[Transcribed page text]

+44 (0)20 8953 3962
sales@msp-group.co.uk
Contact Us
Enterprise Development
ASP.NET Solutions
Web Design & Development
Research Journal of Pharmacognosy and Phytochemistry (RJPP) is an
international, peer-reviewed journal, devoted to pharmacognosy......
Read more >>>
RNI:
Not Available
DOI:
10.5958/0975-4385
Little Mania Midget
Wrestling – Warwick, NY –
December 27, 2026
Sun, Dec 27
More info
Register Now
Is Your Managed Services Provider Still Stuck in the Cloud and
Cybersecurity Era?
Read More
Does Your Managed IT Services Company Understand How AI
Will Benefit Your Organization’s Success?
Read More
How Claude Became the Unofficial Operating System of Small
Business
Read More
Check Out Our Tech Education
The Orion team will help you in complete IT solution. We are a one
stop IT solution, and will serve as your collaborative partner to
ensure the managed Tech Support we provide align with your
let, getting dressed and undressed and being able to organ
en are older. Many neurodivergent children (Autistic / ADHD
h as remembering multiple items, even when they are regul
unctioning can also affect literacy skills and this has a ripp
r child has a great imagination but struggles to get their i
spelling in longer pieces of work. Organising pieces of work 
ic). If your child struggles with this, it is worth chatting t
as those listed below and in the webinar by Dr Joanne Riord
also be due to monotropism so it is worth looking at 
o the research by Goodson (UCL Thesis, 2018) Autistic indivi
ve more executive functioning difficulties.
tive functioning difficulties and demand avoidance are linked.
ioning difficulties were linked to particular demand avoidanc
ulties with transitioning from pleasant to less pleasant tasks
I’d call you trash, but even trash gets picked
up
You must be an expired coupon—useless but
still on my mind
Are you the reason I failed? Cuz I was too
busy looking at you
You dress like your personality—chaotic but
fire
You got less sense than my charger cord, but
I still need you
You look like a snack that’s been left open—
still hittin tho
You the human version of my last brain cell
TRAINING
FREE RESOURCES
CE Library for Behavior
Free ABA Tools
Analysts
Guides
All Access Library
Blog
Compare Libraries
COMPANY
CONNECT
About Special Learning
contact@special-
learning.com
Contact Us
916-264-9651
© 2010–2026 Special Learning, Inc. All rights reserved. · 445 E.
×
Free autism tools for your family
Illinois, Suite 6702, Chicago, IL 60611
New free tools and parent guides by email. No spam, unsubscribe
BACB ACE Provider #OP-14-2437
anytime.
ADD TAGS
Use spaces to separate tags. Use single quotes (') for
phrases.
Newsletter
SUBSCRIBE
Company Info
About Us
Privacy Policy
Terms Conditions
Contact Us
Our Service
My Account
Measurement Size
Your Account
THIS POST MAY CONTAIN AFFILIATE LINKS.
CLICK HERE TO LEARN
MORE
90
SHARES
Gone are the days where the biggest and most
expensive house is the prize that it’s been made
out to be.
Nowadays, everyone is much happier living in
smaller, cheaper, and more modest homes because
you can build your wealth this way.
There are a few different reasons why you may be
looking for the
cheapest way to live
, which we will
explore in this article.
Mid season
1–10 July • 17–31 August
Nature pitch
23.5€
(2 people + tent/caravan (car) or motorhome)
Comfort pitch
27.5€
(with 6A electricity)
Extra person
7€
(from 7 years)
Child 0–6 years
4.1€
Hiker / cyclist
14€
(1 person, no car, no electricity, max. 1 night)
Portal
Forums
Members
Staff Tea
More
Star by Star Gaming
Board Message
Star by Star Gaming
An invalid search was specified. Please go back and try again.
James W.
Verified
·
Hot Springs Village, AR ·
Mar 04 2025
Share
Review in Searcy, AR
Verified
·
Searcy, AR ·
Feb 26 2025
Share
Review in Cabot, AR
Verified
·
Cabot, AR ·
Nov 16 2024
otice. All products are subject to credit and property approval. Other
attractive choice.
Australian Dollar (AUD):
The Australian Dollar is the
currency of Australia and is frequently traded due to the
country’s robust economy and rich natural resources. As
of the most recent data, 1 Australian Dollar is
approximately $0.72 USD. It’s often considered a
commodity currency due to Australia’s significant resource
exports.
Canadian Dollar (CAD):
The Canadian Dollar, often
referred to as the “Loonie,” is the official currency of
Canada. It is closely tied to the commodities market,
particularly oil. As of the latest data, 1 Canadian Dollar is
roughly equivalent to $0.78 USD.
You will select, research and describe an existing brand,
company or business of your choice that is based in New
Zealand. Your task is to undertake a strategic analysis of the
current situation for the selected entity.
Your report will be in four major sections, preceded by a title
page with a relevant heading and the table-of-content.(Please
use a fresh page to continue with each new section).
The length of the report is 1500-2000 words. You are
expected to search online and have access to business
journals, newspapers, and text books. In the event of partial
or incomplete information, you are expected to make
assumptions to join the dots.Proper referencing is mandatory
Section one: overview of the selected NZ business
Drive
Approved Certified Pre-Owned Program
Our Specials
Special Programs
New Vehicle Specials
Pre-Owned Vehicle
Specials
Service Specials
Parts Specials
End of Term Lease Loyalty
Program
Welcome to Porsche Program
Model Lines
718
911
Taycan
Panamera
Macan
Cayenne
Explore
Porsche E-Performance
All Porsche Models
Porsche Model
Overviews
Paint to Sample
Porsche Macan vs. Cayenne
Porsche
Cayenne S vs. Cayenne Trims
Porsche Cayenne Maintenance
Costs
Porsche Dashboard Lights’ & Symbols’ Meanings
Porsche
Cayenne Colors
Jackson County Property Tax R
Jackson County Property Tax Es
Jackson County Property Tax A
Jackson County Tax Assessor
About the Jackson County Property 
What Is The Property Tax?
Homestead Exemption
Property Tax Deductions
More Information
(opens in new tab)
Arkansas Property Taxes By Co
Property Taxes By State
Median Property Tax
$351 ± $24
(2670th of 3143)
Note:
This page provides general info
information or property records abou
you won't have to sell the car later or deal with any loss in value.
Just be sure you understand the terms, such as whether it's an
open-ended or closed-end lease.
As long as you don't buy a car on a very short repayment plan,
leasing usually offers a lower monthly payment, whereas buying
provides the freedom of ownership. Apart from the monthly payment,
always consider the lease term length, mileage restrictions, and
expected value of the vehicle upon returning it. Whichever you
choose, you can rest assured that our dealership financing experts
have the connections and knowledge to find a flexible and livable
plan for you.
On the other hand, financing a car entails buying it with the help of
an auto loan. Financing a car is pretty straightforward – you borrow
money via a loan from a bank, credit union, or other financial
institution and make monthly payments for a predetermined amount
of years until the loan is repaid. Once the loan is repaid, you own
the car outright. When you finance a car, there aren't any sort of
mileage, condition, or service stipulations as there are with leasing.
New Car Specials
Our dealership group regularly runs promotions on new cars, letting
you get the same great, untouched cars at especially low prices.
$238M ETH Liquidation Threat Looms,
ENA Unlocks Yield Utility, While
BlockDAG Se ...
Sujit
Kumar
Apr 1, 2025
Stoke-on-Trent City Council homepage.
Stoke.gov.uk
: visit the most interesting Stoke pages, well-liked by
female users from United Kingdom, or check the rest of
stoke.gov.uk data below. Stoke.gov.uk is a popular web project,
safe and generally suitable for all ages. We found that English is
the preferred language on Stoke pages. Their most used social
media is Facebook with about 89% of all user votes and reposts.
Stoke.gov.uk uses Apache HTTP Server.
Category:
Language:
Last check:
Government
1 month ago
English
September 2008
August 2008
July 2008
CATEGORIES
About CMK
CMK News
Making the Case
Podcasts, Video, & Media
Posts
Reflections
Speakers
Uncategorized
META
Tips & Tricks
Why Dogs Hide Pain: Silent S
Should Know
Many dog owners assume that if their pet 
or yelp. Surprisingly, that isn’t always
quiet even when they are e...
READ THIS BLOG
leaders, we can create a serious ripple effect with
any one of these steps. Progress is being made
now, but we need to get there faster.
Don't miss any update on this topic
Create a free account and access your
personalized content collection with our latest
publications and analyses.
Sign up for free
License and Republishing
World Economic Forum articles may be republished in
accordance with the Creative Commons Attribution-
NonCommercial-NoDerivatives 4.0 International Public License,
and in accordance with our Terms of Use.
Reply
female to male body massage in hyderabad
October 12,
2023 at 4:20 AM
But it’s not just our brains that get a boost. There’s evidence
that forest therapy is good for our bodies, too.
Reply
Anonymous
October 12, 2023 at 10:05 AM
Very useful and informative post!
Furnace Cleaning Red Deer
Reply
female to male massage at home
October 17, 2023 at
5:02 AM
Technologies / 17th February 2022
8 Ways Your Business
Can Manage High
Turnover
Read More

- Assignment
Rewrite the listing from its first line through the line containing "Check Out Our Tech Education" as a Markdown table with the columns "Row" and "Line Text", skipping any blank lines.

- Solution for this problem
| Row | Line Text |
|---|---|
| 1 | +44 (0)20 8953 3962 |
| 2 | sales@msp-group.co.uk |
| 3 | Contact Us |
| 4 | Enterprise Development |
| 5 | ASP.NET Solutions |
| 6 | Web Design & Development |
| 7 | Research Journal of Pharmacognosy and Phytochemistry (RJPP) is an |
| 8 | international, peer-reviewed journal, devoted to pharmacognosy...... |
| 9 | Read more >>> |
| 10 | RNI: |
| 11 | Not Available |
| 12 | DOI: |
| 13 | 10.5958/0975-4385 |
| 14 | Little Mania Midget |
| 15 | Wrestling – Warwick, NY – |
| 16 | December 27, 2026 |
| 17 | Sun, Dec 27 |
| 18 | More info |
| 19 | Register Now |
| 20 | Is Your Managed Services Provider Still Stuck in the Cloud and |
| 21 | Cybersecurity Era? |
| 22 | Read More |
| 23 | Does Your Managed IT Services Company Understand How AI |
| 24 | Will Benefit Your Organization’s Success? |
| 25 | Read More |
| 26 | How Claude Became the Unofficial Operating System of Small |
| 27 | Business |
| 28 | Read More |
| 29 | Check Out Our Tech Education |